Eribulin, a synthetic analog of the marine macrolide halichondrin B, inhibits microtubule stability by blocking microtubule growth without affecting microtubule shortening, leading to the formation of abnormal mitotic spindles and, ultimately, apoptosis [44, 45]. Phase I and II studies indicated that eribulin has activity with acceptable toxicity in MBC, including patients pretreated with anthracyclines and taxanes. The phase III EMBRACE trial (Eisai Metastatic Breast Cancer Study Assessing Physician’s Choice Versus E7389) compared eribulin with the physician’s choice of treatment (most commonly, vinorelbine, gemcitabine, or capecitabine) in 762 patients with anthracycline- and taxane-pretreated, locally recurrent breast cancer or MBC [46]. Eribulin significantly improved median overall survival compared with the physician’s choice of treatment (13.1 vs. 10.6 months, respectively; P = 0.041). Upon independent review, eribulin was also found to be associated with a higher relative response rate than the physician’s choice of treatment (12 vs. 5%, respectively; P = 0.002) and showed a trend for improved progression-free survival (3.7 vs. 2.2 months, respectively; P = 0.137). Eribulin had a manageable tolerability profile, with grade 3/4 neutropenia reported in 45% of patients [46]. A phase Ib dose-escalation study evaluated eribulin mesylate in combination with capecitabine in patients with advanced/metastatic cancer [47]. In total, 34 patients were recruited, five of whom had MBC. The combination of eribulin and capecitabine was generally well tolerated at all dose levels evaluated in the study and the most common grade 3/4 toxicity was neutropenia. The maximum tolerated dose for schedule 2 (1.4 mg/m2 of eribulin mesylate in combination with capecitabine 1,000 mg/m2 twice daily) was determined to provide superior drug exposure of eribulin than the maximum tolerated dose for schedule 1 (1.6 mg/m2 of eribulin mesylate in combination with capecitabine 1,000 mg/m2 twice daily), and this schedule is currently being evaluated in an ongoing phase II trial in patients with MBC.

Conclusion

Important therapeutic innovations within the last few decades have resulted in significant survival benefits for women with HER2-negative MBC. However, the ideal treatment strategies for specific subsets of patients have not been determined. The choice between combination and sequential cytotoxic chemotherapies is still controversial. Overall, combination regimens are frequently favored over single agents in an attempt to achieve superior tumor response rates. It is unclear, however, whether giving more intensive chemotherapy regimens results in improved health outcomes when both survival and toxicity are considered, and whether better response rates and duration of progression-free survival actually translate into better overall survival [4852]. In general, survival gains with combination therapies have come at the expense of a significant increase in toxicity and a negative impact on quality of life. Therefore, based on the available data, there is consensus that combination therapy is the preferred choice, but only in the presence of rapid clinical progression, life-threatening visceral metastases, or the need for rapid symptom and/or disease control.
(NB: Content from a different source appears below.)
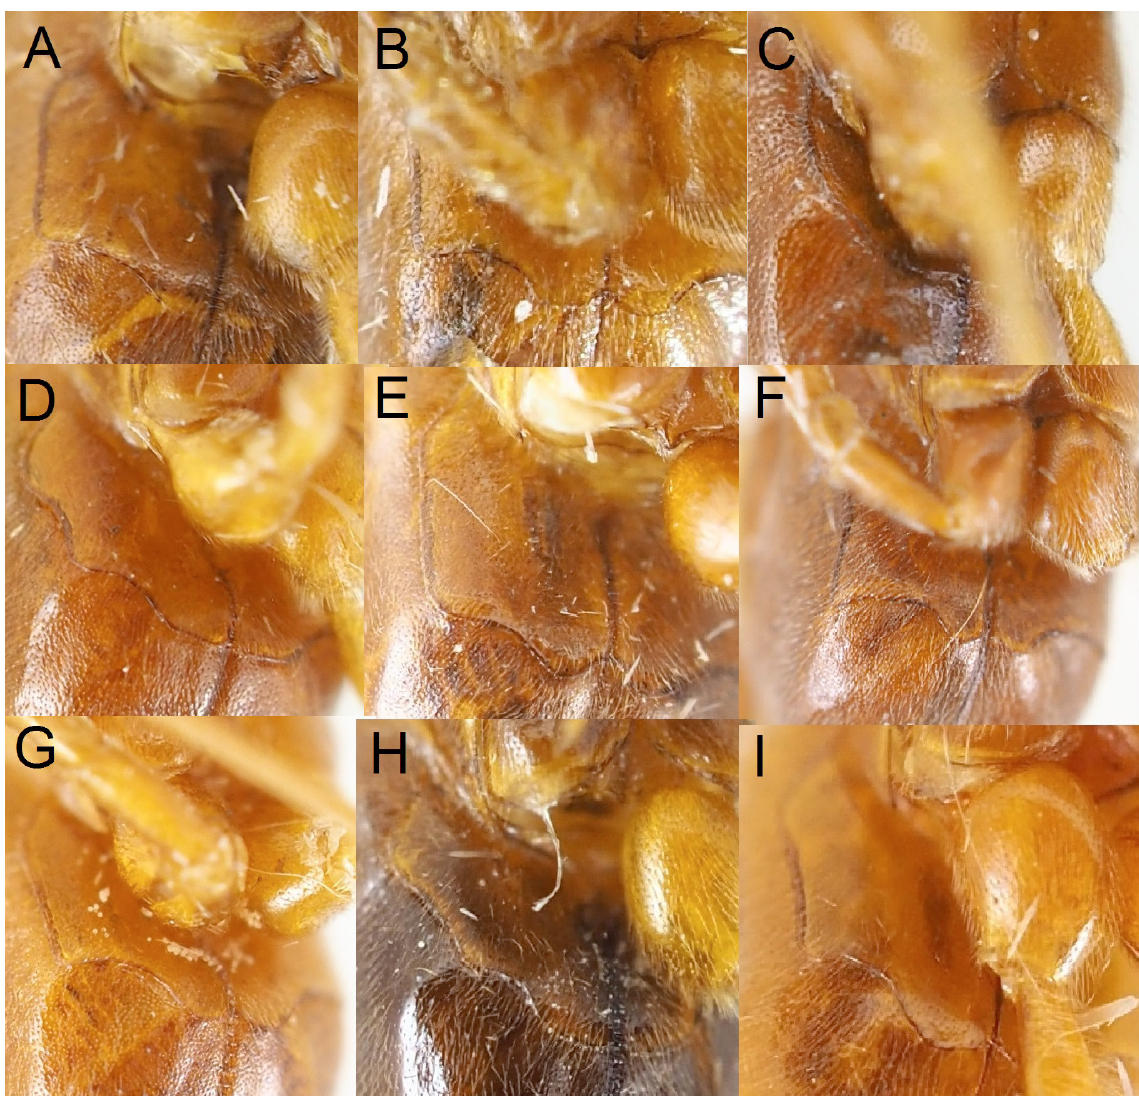
Fig. 9 . Epicnemial carina, antero-ventral view of female. A . Ophion splendens Johansson sp. nov., paratype, ♀ (NHRS-HEVA000008708). B . O. mocsaryi Brauns, 1889. C . O. dispar Brauns,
Several trials are underway to evaluate combination therapy involving novel antineoplastic agents, such as ixabepilone, eribulin or nab-paclitaxel, which may offer additional treatment options for MBC patients. However, an important issue for future research is to better define the molecular profiles of MBC to identify the patients who may benefit from a combination approach. In the absence of such evidence to guide daily clinical decision-making in the MBC setting, both combination and sequential single-agent chemotherapies are reasonable options. Patient- and disease-related factors and patient preferences should be used to guide the choice of the best chemotherapy regimen, taking into account that balancing the efficacy and safety is a key goal for delivering a positive risk-benefit profile for each patient.